Line 141: “…did not harm…” the peptide? Harm should be used when describing the effect on cells etc., not on the properties or capacities of molecules, per say. I suggest using another word….

            - Corrected

Line 154: I think you mean “were” instead of “are”, since it’s all past tense.         - Corrected

Line 224: Technically, the use of the word “demolish” was not wrongfully applied, but I recommend using another word.

            - Corrected

Figure 1: “Peptide” instead of “peptid”.  Please use the same shade of black for the graph. I would recommend the use of ticks for the x and y axes.

            - Corrected

Cite AlphaFold, Jumper, et al., or include the link.

            - Reference included (46)

Reviewer 3 Report (New Reviewer)

After reviewing the revised article, I recommend this paper to be published.

Author Response

We thank Reviewer 3 for the positive evaluation of our manuscript in the revised version.

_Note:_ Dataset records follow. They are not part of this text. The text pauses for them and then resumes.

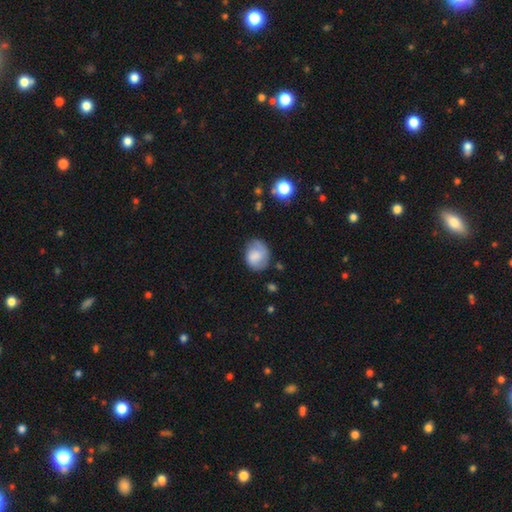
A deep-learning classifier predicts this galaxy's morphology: Smooth or featured: smooth — 69% (featured or disk — 23%)
How rounded: round — 58% (in between — 41%)
Merging: none — 60% (minor disturbance — 28%)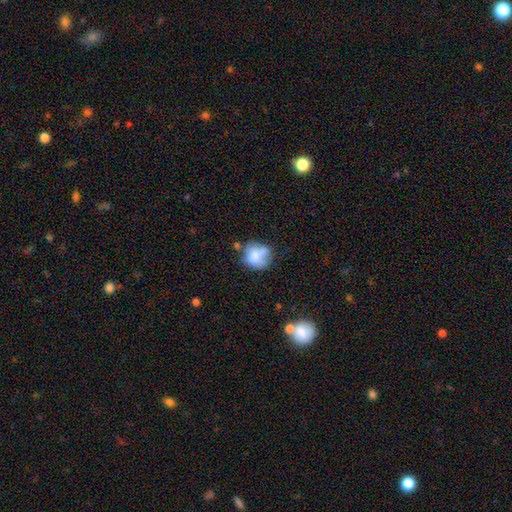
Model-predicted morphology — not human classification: smooth_or_featured: smooth (p=0.64) [alt: featured or disk p=0.26]
how_rounded: round (p=0.75) [alt: in between p=0.24]
merging: none (p=0.43) [alt: minor disturbance p=0.23]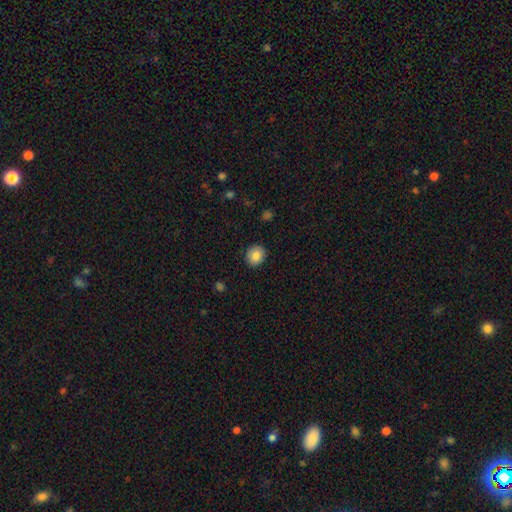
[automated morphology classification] smooth-or-featured: smooth: 84% | star or artifact: 8% | featured or disk: 7%
  how-rounded: round: 80% | in between: 19% | cigar-shaped: 1%
  merging: none: 89% | minor disturbance: 8% | major disturbance: 2% | merger: 1%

This manuscript is a resubmission of an earlier submission. The following is a list of the peer review reports and author responses from that submission.

Round 1

Reviewer 1 Report

The manuscript is very interesting but some comments should be considered, the comment is found in the attached manuscript as sticky notes.

The manuscript needs linguistic editing.

Comments for author File: Comments.pdf

Reviewer 2 Report

 

Howan et al. presented a manuscript whereby they enhanced antibacterial activity of a peptide by generating substituted tryptophan derivatives.

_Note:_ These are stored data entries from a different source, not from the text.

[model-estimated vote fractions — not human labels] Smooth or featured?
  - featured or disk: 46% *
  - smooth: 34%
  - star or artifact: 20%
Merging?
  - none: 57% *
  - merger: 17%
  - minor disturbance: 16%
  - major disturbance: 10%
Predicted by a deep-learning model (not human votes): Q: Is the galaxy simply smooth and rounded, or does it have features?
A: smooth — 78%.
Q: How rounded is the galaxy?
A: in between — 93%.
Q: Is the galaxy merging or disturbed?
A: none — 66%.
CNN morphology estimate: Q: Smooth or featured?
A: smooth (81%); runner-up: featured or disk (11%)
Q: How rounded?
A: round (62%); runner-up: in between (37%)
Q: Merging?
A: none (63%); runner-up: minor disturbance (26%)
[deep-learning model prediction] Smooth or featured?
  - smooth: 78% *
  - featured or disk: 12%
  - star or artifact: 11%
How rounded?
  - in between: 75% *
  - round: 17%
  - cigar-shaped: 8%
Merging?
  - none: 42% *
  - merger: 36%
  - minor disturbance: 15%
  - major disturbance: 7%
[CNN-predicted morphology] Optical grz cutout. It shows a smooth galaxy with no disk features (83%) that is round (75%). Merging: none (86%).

The design of peptide variants with enhanced activities and the microbial activity assays are not enough for publication of this work. Authors should carry out experiments in  an effrot to  understand how and why these peptides present enhanced activities.

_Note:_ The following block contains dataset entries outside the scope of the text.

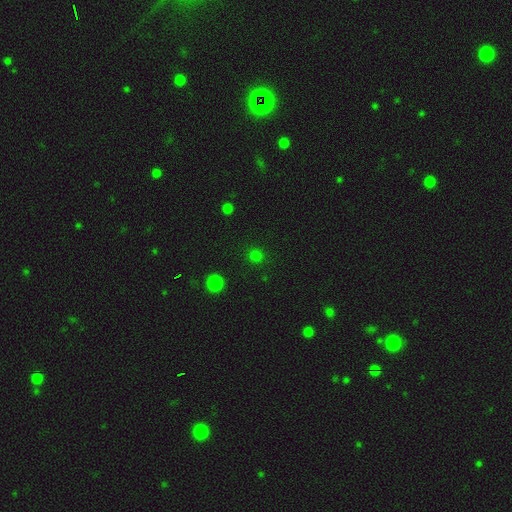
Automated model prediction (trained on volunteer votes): Smooth or featured? smooth (74%)
How rounded? round (92%)
Merging? none (90%)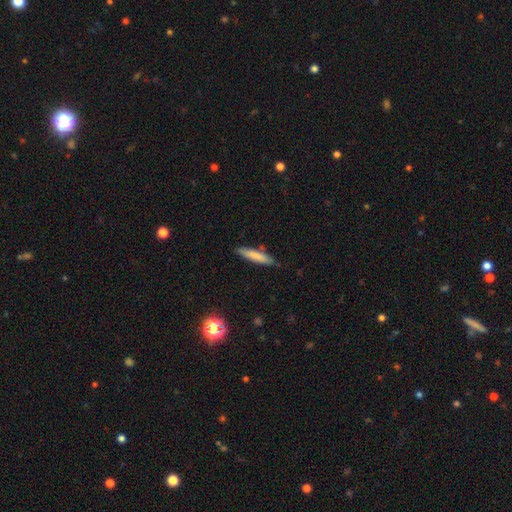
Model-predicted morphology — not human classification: This is likely a smooth galaxy (78%). How rounded: clearly cigar-shaped (85%). Merging: clearly none (80%).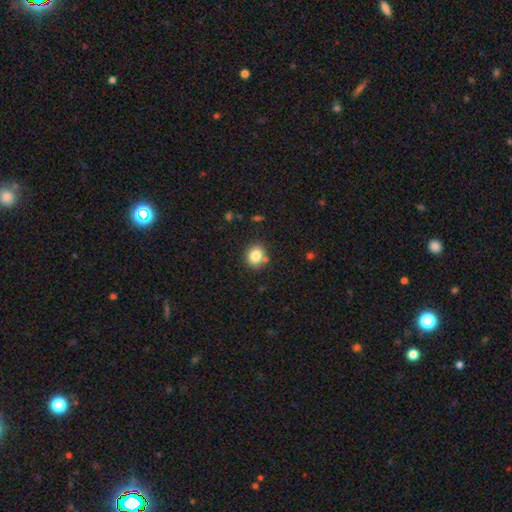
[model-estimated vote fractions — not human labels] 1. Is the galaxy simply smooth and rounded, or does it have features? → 82% smooth, 11% star or artifact, 7% featured or disk.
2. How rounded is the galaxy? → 77% round, 22% in between, 1% cigar-shaped.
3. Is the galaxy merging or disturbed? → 80% none, 11% minor disturbance, 7% merger, 3% major disturbance.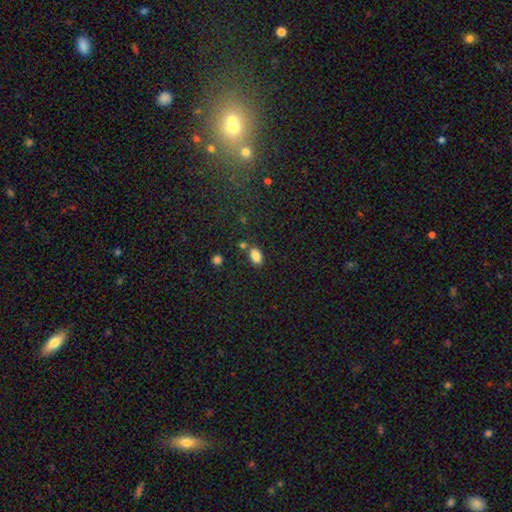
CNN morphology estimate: Smooth or featured? Predicted: smooth (p=0.85). How rounded? Predicted: in between (p=0.88). Merging? Predicted: none (p=0.71).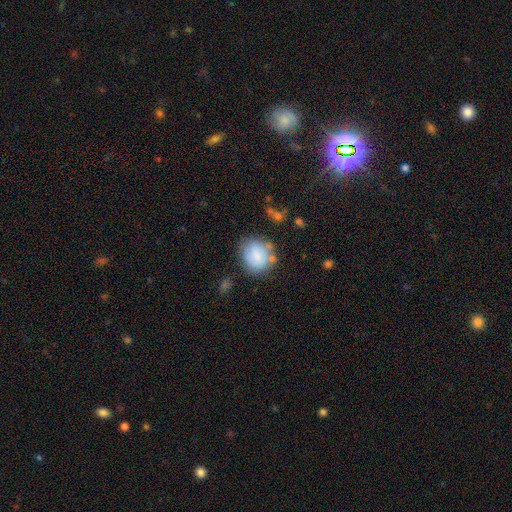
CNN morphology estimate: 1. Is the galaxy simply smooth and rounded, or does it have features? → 77% smooth, 15% featured or disk, 8% star or artifact.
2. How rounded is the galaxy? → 69% round, 30% in between, 1% cigar-shaped.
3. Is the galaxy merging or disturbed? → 61% none, 22% minor disturbance, 9% merger, 8% major disturbance.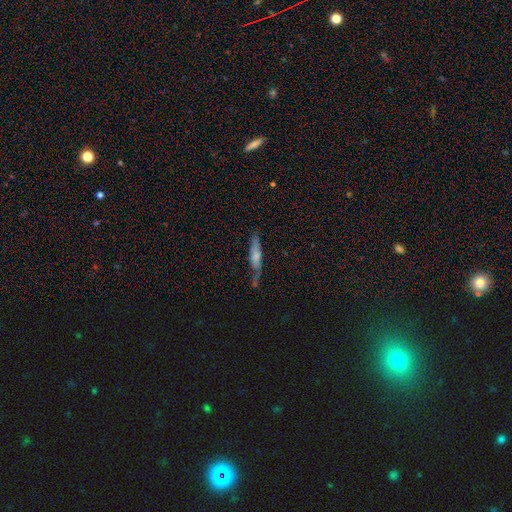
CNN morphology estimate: smooth_or_featured: smooth (p=0.60) [alt: featured or disk p=0.33]
how_rounded: cigar-shaped (p=0.80) [alt: in between p=0.18]
merging: none (p=0.56) [alt: minor disturbance p=0.28]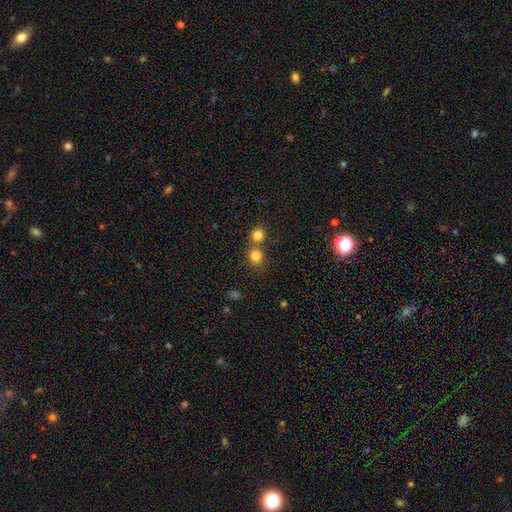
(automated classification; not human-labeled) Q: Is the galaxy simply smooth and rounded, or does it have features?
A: smooth — 80%.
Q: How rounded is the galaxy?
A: round — 84%.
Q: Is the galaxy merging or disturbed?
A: none — 51%.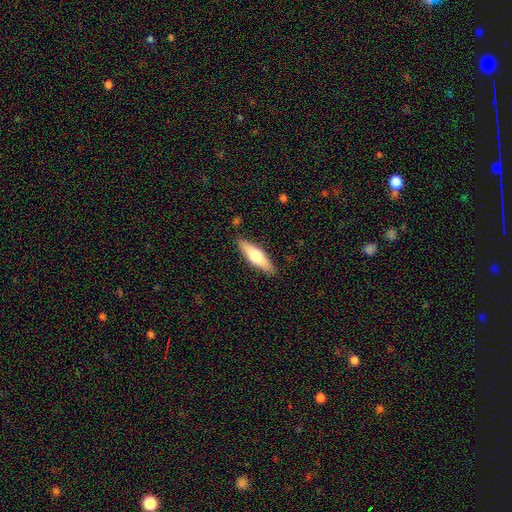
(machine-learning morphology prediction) smooth_or_featured: smooth (p=0.59) [alt: featured or disk p=0.36]
how_rounded: cigar-shaped (p=0.60) [alt: in between p=0.38]
merging: none (p=0.87) [alt: minor disturbance p=0.10]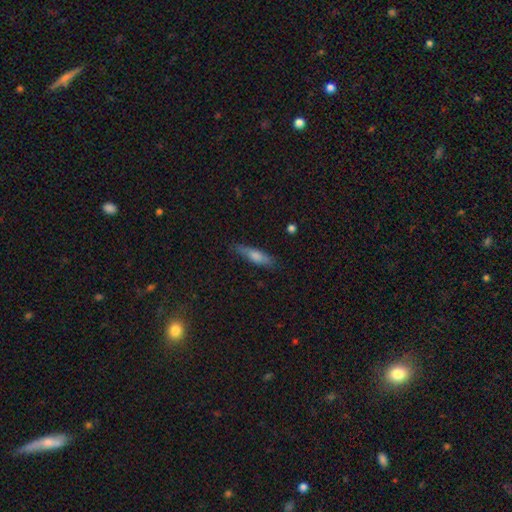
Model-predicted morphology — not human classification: Smooth or featured? smooth (59%)
How rounded? cigar-shaped (75%)
Merging? none (80%)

On the other hand, cysteine was not important for AMP activity of the native molecules, thus, the authors should consider presenting 3D structure predictions using alphafold platform (https://colab.research.google.com/github/sokrypton/ColabFold/blob/main/AlphaFold2.ipynb). It would be helpful to present a comparsion of the peptide the wildtype and the serine variants, and may give a brief discussion of structure function relationship, if the authors see it fit. This would also make the general presentation of the paper more interesting.

 

 

Reviewer 3 Report

This study investigated analogs of nodule-specific cysteine-rich (NCR) peptides for their killing ability against ESKAPE pathogens such as Enterococcus faecalis, Staphylococcus aureus, and Escherichia coli. Searching for new antibiotic alternatives is a critically important study. However, this research only studied the antimicrobial activity of different analogs, no mechanism or structure studies were performed, and tryptophan modifications are not new designs. Besides, only in vitro evaluations for these AMPs were analyzed. Overall, the study falls short of the current journal.